On November 9, 2018, Skidmore students Bailey Mikytuck ’20 and Emery Spina ’20 interviewed artist Geoffrey Chadsey as part of the course “The Artist Interview,” led by Dayton Director Ian Berry.
Emery Spina ’20
What was the process to make Global Dandyism?
It’s a slowly built-up composite of different source materials that I was working with. One was a photograph I had been carrying around with me for probably fifteen years of a basketball player standing in his living room. He’s in his boxers with his hands on his hips in a Mark Spitz pose. I knew I wanted to do something with that pose. And I had a Chuck Close photograph of Kate Moss, and I was recognizing this repeated gesture. I think I was trying to make up my mind between them, and I just put them all in there. I honestly can’t remember. I think those are Grace Jones’s lips. Then I started inserting myself. I cannot remember where the face came from. Those are my eyes. I think those are my hands. My hands are almost always in the work inevitably. The bottom ones are Kate Moss’s hands.

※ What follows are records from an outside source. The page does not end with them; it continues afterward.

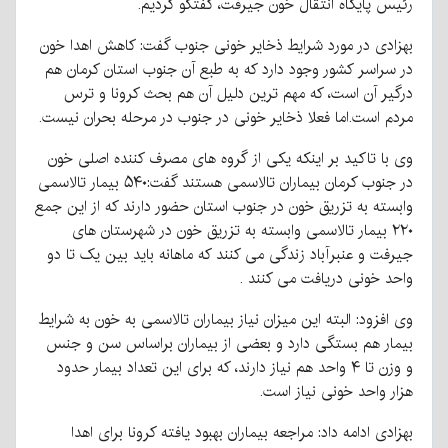
رئیس پایگاه انتقال خون جیرفت، گفتگو کردیم.
بهزادی در مورد شرایط ذخایر خونی جنوب گفت: کاهش اهدا خون
در سراسر کشور وجود دارد که به طبع آن جنوب استان کرمان هم
درگیر آن است، که مهم ترین دلیل آن هم بحث کرونا و ترس
مردم است.اما فعلا ذخایر خونی در جنوب در مرحله بحران نیست.
وی با تاکید بر اینکه یکی از گروه های مصرف کننده اصلی خون
در جنوب کرمان بیماران تالاسمی هستند گفت:۵۴۰ بیمار تالاسمی
وابسته به تزریق خون در جنوب استان حضور دارند که از این جمع
۲۲۰ بیمار تالاسمی وابسته به تزریق خون در شهرستان های
جیرفت و عنبرآباد زندگی می کنند که ماهانه باید بین یک تا دو
واحد خونی دریافت می کنند .
وی افزود: البته این میزان نیاز بیماران تالاسمی به خون به شرایط
بیمار هم بستگی دارد و بعضی از بیماران براساس سن و جنس
و وزن تا ۴ واحد هم نیاز دارند، که برای این تعداد بیمار حدود
هزار واحد خونی نیاز است.
بهزادی ادامه داد: مراجعه بیماران بهبود یافته کرونا برای اهدا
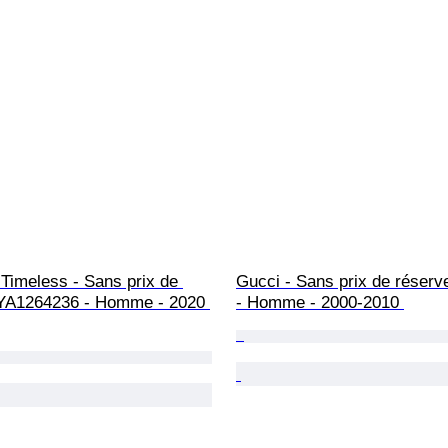
Timeless - Sans prix de 
Gucci - Sans prix de réserv
 YA1264236 - Homme - 2020 
- Homme - 2000-2010 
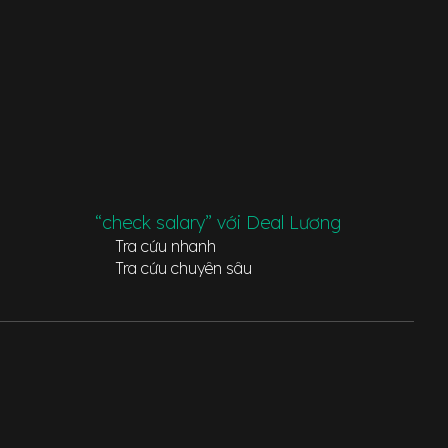
“check salary” với Deal Lương
Tra cứu nhanh
Tra cứu chuyên sâu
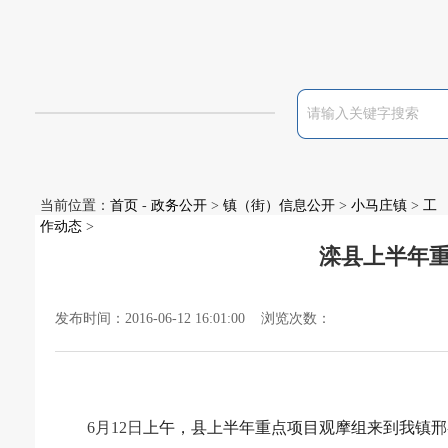
当前位置：
首页
-
政务公开
>
镇（街）信息公开
>
小马庄镇
>
工
作动态
>
滦县上半年
发布时间：2016-06-12 16:01:00 浏览次数：
6
月
12
日
上午，县上半年重点项目观摩组来到我镇邢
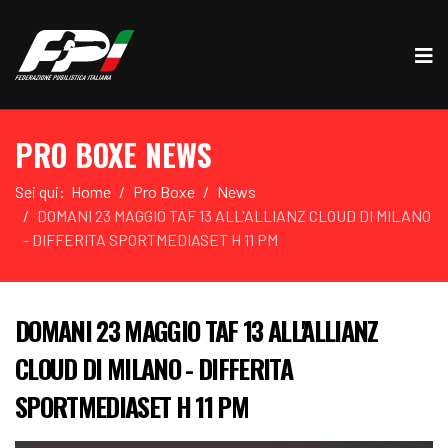
PRO BOXE NEWS
Sei qui:
Home
Pro Boxe
News
DOMANI 23 MAGGIO TAF 13 ALL'ALLIANZ CLOUD DI MILANO
- DIFFERITA SPORTMEDIASET H 11 PM
DOMANI 23 MAGGIO TAF 13 ALL'ALLIANZ
CLOUD DI MILANO - DIFFERITA
SPORTMEDIASET H 11 PM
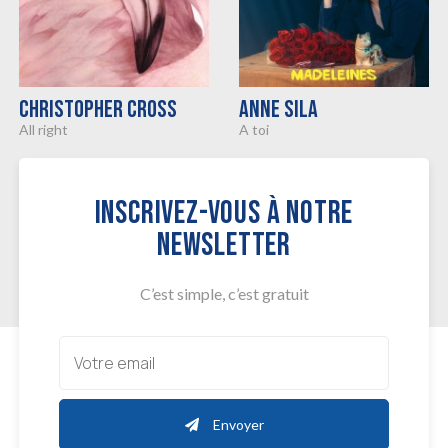
CHRISTOPHER CROSS
ANNE SILA
all right
a toi
INSCRIVEZ-VOUS À NOTRE
NEWSLETTER
C’est simple, c’est gratuit
Envoyer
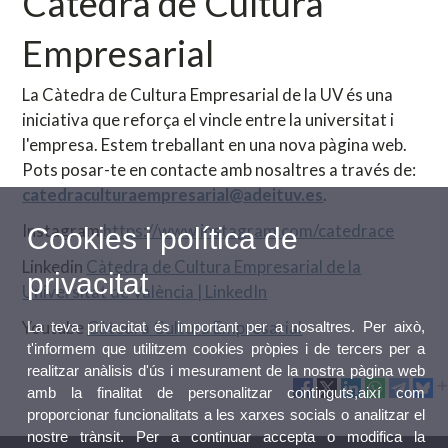
Càtedra de Cultura
Empresarial
La Càtedra de Cultura Empresarial de la UV és una
iniciativa que reforça el vincle entre la universitat i
l'empresa. Estem treballant en una nova pàgina web.
Pots posar-te en contacte amb nosaltres a través de:
catedraculturaempresarial@adeituv.es
.
Instagram
https://www.instagram.com/catedrace
Cookies i política de
Linkedin
Càtedra de Cultura Empresarial de la
privacitat
Universitat de València | LinkedIn
Youtube
Càtedra Cultura Empresarial
La teva privacitat és important per a nosaltres. Per això,
t'informem que utilitzem cookies pròpies i de tercers per a
realitzar anàlisis d'ús i mesurament de la nostra pàgina web
amb la finalitat de personalitzar continguts,així com
proporcionar funcionalitats a les xarxes socials o analitzar el
nostre trànsit. Per a continuar accepta o modifica la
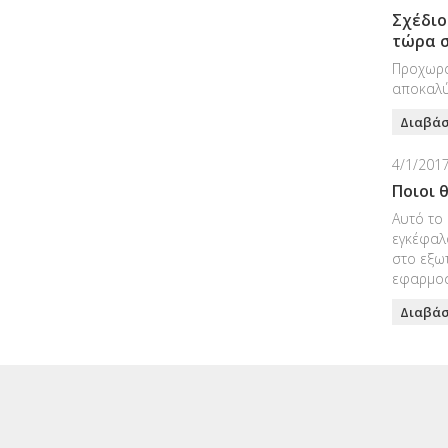
Σχέδιο
τώρα σ
Προχωρά
αποκαλύ
Διαβάσ
4/1/2017
Ποιοι 
Αυτό το
εγκέφαλο
στο εξωτ
εφαρμοστ
Διαβάσ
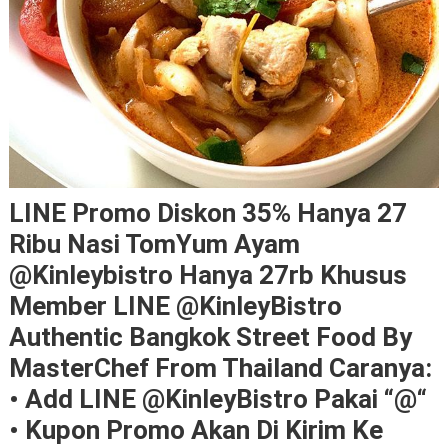
LINE Promo Diskon 35% Hanya 27
Ribu Nasi TomYum Ayam
@kinleybistro Hanya 27rb Khusus
Member LINE @KinleyBistro
Authentic Bangkok Street Food By
MasterChef From Thailand Caranya:
• Add LINE @KinleyBistro Pakai “@“
• Kupon Promo Akan Di Kirim Ke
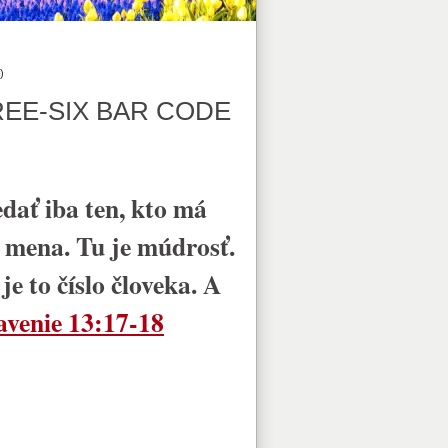
)
EE-SIX BAR CODE
edať iba ten, kto má
 mena. Tu je múdrosť.
je to číslo človeka. A
avenie 13:17-18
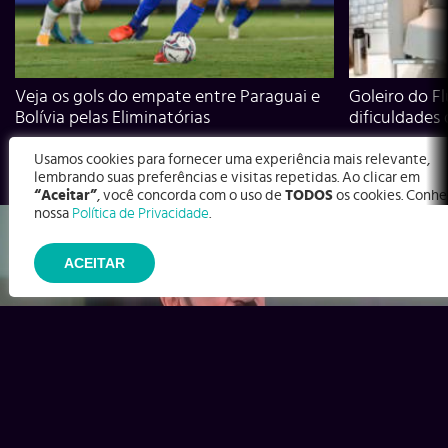
Veja os gols do empate entre Paraguai e
Goleiro do Fl
Bolívia pelas Eliminatórias
dificuldades
Usamos cookies para fornecer uma experiência mais relevante,
lembrando suas preferências e visitas repetidas. Ao clicar em
“Aceitar”
, você concorda com o uso de
TODOS
os cookies. Conhe
nossa
Política de Privacidade
.
ACEITAR
Ex-Corinthians, Zenon e Bernardo dizem o que time precisa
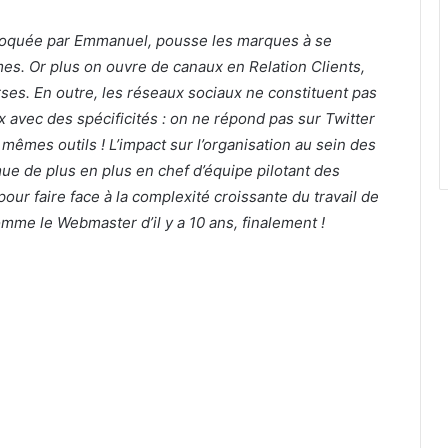
voquée par Emmanuel, pousse les marques à se
es. Or plus on ouvre de canaux en Relation Clients,
verses. En outre, les réseaux sociaux ne constituent pas
avec des spécificités : on ne répond pas sur Twitter
 mêmes outils ! L’impact sur l’organisation au sein des
e de plus en plus en chef d’équipe pilotant des
our faire face à la complexité croissante du travail de
omme le Webmaster d’il y a 10 ans, finalement !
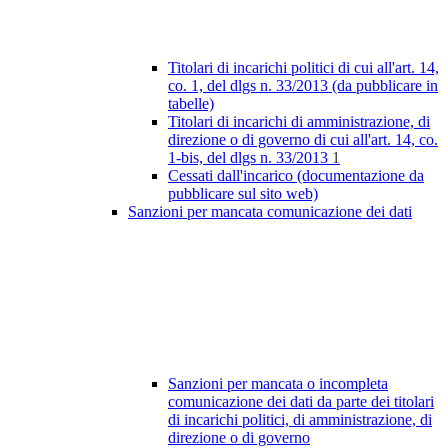
Titolari di incarichi politici di cui all'art. 14,
co. 1, del dlgs n. 33/2013 (da pubblicare in
tabelle)
Titolari di incarichi di amministrazione, di
direzione o di governo di cui all'art. 14, co.
1-bis, del dlgs n. 33/2013
1
Cessati dall'incarico (documentazione da
pubblicare sul sito web)
Sanzioni per mancata comunicazione dei dati
Sanzioni per mancata o incompleta
comunicazione dei dati da parte dei titolari
di incarichi politici, di amministrazione, di
direzione o di governo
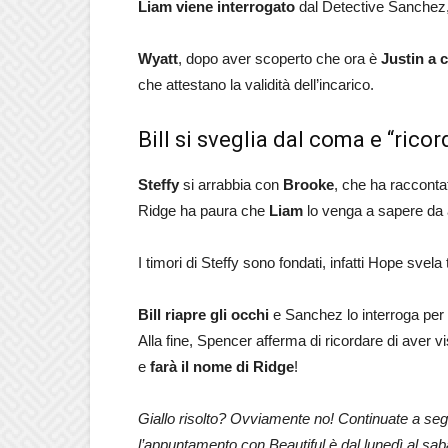
Liam viene interrogato
dal Detective Sanchez
Wyatt
, dopo aver scoperto che ora è
Justin a 
che attestano la validità dell’incarico.
Bill si sveglia dal coma e “ricor
Steffy
si arrabbia con
Brooke
, che ha raccont
Ridge ha paura che
Liam
lo venga a sapere da a
I timori di Steffy sono fondati, infatti Hope svela
Bill riapre gli occhi
e Sanchez lo interroga per 
Alla fine, Spencer afferma di ricordare di aver vi
e
farà il nome di Ridge
!
Giallo risolto? Ovviamente no! Continuate a segui
l’appuntamento con Beautiful è dal lunedì al sab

A lot of my portraits are in various stages of undress. There was something about clothing decisions that I was fascinated with. And I was joking with myself about how you get implicated by what you look at or what your source material is. I’m constantly looking at clothing. I decided to start bringing that into the work to question how clothing choices project an identity or class or sexual aspiration or perform masculinity and so on.
There’s fashion in my work, popular culture, and rock and roll or hip-hop fashion where you have a lot of permission to be performative. So putting on lipstick, putting on a crazy hat, whatever. That space is fun for me to fantasize within. And Grace Jones is the ultimate source text. I just think she’s incredible.
The phrase “global dandyism” is from an academic conference that I came across online that was specifically looking at black dandyism. It was about a culture of dress in black culture that was happening in France.
Bailey Mikytuck ’20
Are there multiple figures depicted in this work?
Yes, three, I think. I was drawing, and I kept changing my mind on the figure. I decided to keep the change of mind within the figure, so that it ended up being multi-armed. I like that idea of a shiftiness of this character who can’t quite seem to figure out what pose they want for their final portrait.
Is it supposed to be read as one being?
Yes. We can go into multiplicity of identities or the idea of a person aspiring to be another person, and there’s a degree of appropriation that’s happening in the image. It’s this mixing and matching of identities that I think we all carry in ourselves. As I’m drawing, I build up, and then afterward, I make guesses as to what it’s about.
Can you speak about the appropriation aspect of your work?
All my drawings are appropriations because everything comes from a massive archive of images that I steal off the Internet. There’s no real people standing in my studio.
I didn’t want to just stick to white bodies. So as I was drawing this, somehow this African American face came in. And it was only later that I thought, “Oh, is this a blackface rendering?” There’s something about being a white artist. The second you draw a black face it’s like, am I making a commentary on blackness or is this just me trying to bring other faces into this drawing? I don’t want to just be drawing white bodies. For a while, I was drawing green bodies, a goofy way to get around it. It’s an irreconcilable question right now that’s clearly driving me to make more work. I keep waiting for someone to be pissed off, and then I could figure out how I’m going to respond because I can figure out how they’re reading it. That hasn’t happened yet.
How many different reference photos go into one piece?
Global Dandyism is about eight. There are probably five to eight photos that I’m working from per image.
And you find these all over the Internet?
Yeah, Google image search is the best thing ever. I’m an enormous thief on the Internet. But the operative word isn’t “Google”; it’s “search.” It’s like looking at a blank piece of paper. A bunch of artists do collaborative drawing parties, and part of that is realizing that you have this archive in your head. If you start making marks on a piece of paper, you start recognizing images, and then you sit there trying to bring them out, and it’s not so much about rendering something that you’re looking at; it’s just coming out of your head. In some ways, what I do is the same thing. It’s just that my imagination is now taking place on a computer screen. I’m waiting to see what comes up.
Sometimes I’m active about going out to find something very specific as I’m making a drawing. I’ve had two drawings where I thought, this clearly needs a fanny pack. I couldn’t tell you why. I was doing all these searches, and I could not find the right fanny pack. I went on Amazon and bought four different fanny packs. And then I sat in my studio with the fanny packs with my hands jammed in them, photographing myself trying to get that image in my head. Sometimes there are those moments where I’ll get an image stuck in my head and if I can’t find it, then I’ll make it.